• [书面练习 A]: 用两句话概括正文。
• [书面练习 B]: 从正文中含有“对apriori算法挖掘的关”的词句开始照抄原文,抄完“默认的appearance!”后停止。

=== 正文 ===

对apriori算法挖掘的关联进行控制,注意:对于eclat算法,appearance参数是不支持的!
如果使用appearance控制(restrictions),一个appearance对象将会在apriori函数中被自动创建,使用的是appearance参数的命名列表(list)中的信息。这个列表可以包含如下元素:
lhs, rhs, both, items, none:字符串向量,用于指定可以出现在指定地点的项标签(lhs、rhs、both用于rules规则;itens用于itemsets项集)。特殊的地点 none指定不能出现在rule规则或itemset项集中的items项!
default:可以是both、lhs、rhs和none中的一个,默认项是both;为所有的项指定默认的appearance!
data("Adult")
######(1)仅仅查找不包括small or large income的频繁项集
is <- apriori(Adult, parameter = list(support= 0.1, target="frequent"),
appearance = list(none = c("income=small", "income=large"),
default="both"))
> items(is)
itemMatrix in sparse format with
2066 rows (elements/transactions) and
115 columns (items)
> itemFrequency(items(is))["income=small"]
income=small
0
> itemFrequency(items(is))["income=large"]
income=large
0
#####(2)查找只包含small or large income 和young age的项集
> is <- apriori(Adult, parameter = list(support= 0.1, target="frequent"),
+ appearance = list(items = c("income=small", "income=large", "age=Young"),
+ default="none"))
> inspect(head(is))
items support
1 {income=large} 0.1605381
2 {age=Young} 0.1971050
3 {income=small} 0.5061218
4 {age=Young,
income=small} 0.1289259
#####(3)在right-hand-side中查找只包含有small or large income的规则
rules <- apriori(Adult, parameter = list(support=0.2, confidence = 0.5),
appearance = list(rhs = c("income=small", "income=large"),
default="lhs"))
inspect(head(rules))
apriori(data, parameter = NULL, appearance = NULL, control = NULL)
#### data:事务数据类对象
AScontrol类保存使用的挖掘算法的算法参数。APcontrol直接扩展了AScontrol类,添加了只适用于apriori算法的其他参数的插槽(slots),即可以接受更多的参数,并且这些参数只适用于apriori算法!(相当于个性改装!)
AScontrol中常用的插槽(slots):
sort:一个整数标量,默认值为2,表示针对项的频率,如何对项排序。
verbose:逻辑值,表示是否报告输出进度(progress)

=== 数据列表 ===

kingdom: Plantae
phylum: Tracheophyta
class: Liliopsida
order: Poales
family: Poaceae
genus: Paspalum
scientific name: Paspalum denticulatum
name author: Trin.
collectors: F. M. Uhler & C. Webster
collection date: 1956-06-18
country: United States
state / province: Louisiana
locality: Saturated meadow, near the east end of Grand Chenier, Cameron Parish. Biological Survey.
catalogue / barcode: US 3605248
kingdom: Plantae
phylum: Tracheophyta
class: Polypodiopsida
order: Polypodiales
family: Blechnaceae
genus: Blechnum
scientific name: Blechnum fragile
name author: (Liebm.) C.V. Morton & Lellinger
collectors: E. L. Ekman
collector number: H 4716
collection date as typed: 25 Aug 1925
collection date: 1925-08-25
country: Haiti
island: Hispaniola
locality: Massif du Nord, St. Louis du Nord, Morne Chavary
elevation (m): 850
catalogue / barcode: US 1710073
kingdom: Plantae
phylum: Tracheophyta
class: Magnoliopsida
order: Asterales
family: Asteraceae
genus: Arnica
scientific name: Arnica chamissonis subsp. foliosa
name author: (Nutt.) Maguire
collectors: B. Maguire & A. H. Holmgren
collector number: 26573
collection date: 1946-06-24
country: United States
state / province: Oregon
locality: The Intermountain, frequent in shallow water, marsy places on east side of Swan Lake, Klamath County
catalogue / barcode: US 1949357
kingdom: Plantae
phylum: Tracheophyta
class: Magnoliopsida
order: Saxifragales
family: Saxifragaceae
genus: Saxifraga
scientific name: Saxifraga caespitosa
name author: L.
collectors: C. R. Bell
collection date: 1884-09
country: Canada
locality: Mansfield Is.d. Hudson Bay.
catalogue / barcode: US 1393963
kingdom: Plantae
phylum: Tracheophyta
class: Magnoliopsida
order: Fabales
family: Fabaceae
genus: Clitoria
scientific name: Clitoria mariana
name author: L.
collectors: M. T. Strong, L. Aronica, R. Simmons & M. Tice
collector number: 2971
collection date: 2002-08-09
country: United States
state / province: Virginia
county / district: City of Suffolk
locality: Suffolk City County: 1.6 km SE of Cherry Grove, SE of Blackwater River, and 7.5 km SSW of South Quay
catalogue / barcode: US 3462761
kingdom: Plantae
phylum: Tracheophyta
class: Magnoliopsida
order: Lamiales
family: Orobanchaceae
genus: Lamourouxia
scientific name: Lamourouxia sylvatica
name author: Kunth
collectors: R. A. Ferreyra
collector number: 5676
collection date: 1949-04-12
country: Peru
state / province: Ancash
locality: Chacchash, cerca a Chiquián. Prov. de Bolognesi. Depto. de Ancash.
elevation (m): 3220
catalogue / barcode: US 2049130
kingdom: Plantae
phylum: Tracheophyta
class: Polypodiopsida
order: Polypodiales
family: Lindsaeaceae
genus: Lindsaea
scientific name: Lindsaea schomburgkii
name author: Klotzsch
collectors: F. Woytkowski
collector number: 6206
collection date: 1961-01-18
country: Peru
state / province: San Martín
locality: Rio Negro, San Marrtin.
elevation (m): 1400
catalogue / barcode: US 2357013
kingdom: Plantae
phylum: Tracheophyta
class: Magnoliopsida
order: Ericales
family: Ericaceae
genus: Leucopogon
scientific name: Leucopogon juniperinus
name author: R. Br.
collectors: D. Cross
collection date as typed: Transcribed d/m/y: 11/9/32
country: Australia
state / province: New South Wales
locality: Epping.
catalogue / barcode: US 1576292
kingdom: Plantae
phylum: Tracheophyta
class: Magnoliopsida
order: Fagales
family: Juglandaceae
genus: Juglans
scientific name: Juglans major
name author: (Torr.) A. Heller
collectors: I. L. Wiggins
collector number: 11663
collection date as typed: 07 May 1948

===

• [练习解答 A]: apriori函数的appearance参数可用于控制挖掘出的关联:它通过命名列表中的lhs、rhs、both、items、none和default等元素,指定各项可以或不能出现的位置,但eclat算法不支持该参数。正文用Adult数据示范了三种用法:查找不含收入项的频繁项集,查找只含收入项与年轻年龄项的项集,以及查找右侧只含收入项的规则;此外还介绍了保存算法参数的AScontrol类及其常用插槽sort和verbose。

• [练习解答 B]:
对apriori算法挖掘的关联进行控制,注意:对于eclat算法,appearance参数是不支持的!
如果使用appearance控制(restrictions),一个appearance对象将会在apriori函数中被自动创建,使用的是appearance参数的命名列表(list)中的信息。这个列表可以包含如下元素:
lhs, rhs, both, items, none:字符串向量,用于指定可以出现在指定地点的项标签(lhs、rhs、both用于rules规则;itens用于itemsets项集)。特殊的地点 none指定不能出现在rule规则或itemset项集中的items项!
default:可以是both、lhs、rhs和none中的一个,默认项是both;为所有的项指定默认的appearance!